About Whisper open source and "weights_only=False"

About Whisper open source and “weights_only=False”

In my environment, I install and use Whisper on Google Colab.

However, I am concerned about the following warning that appears every time I install it.


/usr/local/lib/python3.10/dist-packages/whisper/init.py:150: FutureWarning: You are using torch.load with weights_only=False (the current default value), which uses the default pickle module implicitly. It is possible to construct malicious pickle data which will execute arbitrary code during unpickling (See pytorch/SECURITY.md at main · pytorch/pytorch · GitHub for more details). In a future release, the default value for weights_only will be flipped to True. This limits the functions that could be executed during unpickling. Arbitrary objects will no longer be allowed to be loaded via this mode unless they are explicitly allowlisted by the user via torch.serialization.add_safe_globals. We recommend you start setting weights_only=True for any use case where you don’t have full control of the loaded file.
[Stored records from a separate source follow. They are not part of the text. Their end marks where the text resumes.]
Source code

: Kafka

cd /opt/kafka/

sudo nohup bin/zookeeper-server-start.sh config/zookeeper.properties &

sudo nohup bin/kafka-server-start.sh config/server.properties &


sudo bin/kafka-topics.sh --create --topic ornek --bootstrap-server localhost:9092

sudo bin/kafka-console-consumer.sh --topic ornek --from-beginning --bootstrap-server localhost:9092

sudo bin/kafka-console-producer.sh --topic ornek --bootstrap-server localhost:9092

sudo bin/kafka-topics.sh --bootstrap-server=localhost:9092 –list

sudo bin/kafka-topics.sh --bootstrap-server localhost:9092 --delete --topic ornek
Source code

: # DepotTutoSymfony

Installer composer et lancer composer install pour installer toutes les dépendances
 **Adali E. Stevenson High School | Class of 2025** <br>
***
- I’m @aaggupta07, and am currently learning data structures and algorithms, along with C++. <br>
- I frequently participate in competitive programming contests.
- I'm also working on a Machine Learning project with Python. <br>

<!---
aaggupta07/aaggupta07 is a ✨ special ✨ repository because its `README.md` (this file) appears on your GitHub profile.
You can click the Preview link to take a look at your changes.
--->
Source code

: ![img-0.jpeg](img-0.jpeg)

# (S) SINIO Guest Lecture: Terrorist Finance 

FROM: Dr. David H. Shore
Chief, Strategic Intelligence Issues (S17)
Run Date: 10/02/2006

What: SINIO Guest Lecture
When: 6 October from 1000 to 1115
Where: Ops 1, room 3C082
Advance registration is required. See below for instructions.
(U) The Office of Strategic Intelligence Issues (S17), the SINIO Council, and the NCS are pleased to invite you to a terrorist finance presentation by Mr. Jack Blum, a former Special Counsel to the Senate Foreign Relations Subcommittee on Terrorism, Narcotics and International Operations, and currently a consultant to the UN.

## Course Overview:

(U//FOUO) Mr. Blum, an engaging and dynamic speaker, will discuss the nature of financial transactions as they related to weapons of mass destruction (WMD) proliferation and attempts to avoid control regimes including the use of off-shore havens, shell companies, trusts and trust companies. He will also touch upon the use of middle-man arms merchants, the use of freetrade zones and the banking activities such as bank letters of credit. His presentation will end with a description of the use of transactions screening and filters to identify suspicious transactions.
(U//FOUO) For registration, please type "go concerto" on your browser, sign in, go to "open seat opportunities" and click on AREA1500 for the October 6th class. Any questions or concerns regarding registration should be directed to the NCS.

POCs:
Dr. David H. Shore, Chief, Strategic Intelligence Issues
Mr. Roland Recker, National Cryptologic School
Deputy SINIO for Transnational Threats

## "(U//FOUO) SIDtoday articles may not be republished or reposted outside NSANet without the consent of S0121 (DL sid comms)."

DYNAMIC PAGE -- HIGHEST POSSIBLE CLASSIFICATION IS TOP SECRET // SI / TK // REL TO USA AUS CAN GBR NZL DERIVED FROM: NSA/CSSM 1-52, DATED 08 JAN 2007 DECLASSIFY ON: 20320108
Please open an issue on GitHub for any issues related to this experimental feature. checkpoint = torch.load(fp, map_location=device)


I have installed the latest version of Whisper v20240927, but it doesn’t make any difference whether it’s large-v3 or turbo.

To improve this
It seems that it is necessary to specify “weights_only=true”, but Whisper does not seem to have that argument, so even if you specify it, it will have no effect.

How do you deal with this problem?


TypeError Traceback (most recent call last)
in <cell line: 1>()
----> 1 model = whisper.load_model(“large-v3”, weights_only=True)

TypeError: load_model() got an unexpected keyword argument ‘weights_only’


2 Likes

I have followed the link, and potential issues are essentially rooted in the possibility of unsanitized and deliberately malicious data within models themselves.

Someone may prepare a carefully-crafted input or pattern to a model as non-inspectable training, or even a hacked model with obfuscated patterns in code. Such deliberate input to the parser may generate attack patterns, or simply may do things other than matrix math, and result in code execution undesired by you at the behest of an attacker.

pyTorch Guidelines:

  • Prefer to execute untrusted models within a secure, isolated environment such as a sandbox
  • Be mindful of risky model formats.

So:

  • Do you consider the training weights and code of Whisper that were committed by OpenAI to have the potential to be untrustworthy?

If you do not consider Whisper to be a risky package to run, you can use the warnings module to capture and suppress undesired output to the console.